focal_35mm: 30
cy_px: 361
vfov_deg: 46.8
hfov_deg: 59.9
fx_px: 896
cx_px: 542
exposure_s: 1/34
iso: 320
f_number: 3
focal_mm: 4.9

==

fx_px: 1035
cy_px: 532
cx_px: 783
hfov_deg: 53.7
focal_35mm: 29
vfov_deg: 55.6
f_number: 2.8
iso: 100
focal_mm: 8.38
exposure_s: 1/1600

▸ Task brief: Using the records above, copy word for word the line with "focal_35mm: 30", the line with "focal_mm: 4.9", and every line between them.

▸ Output below:
focal_35mm: 30
cy_px: 361
vfov_deg: 46.8
hfov_deg: 59.9
fx_px: 896
cx_px: 542
exposure_s: 1/34
iso: 320
f_number: 3
focal_mm: 4.9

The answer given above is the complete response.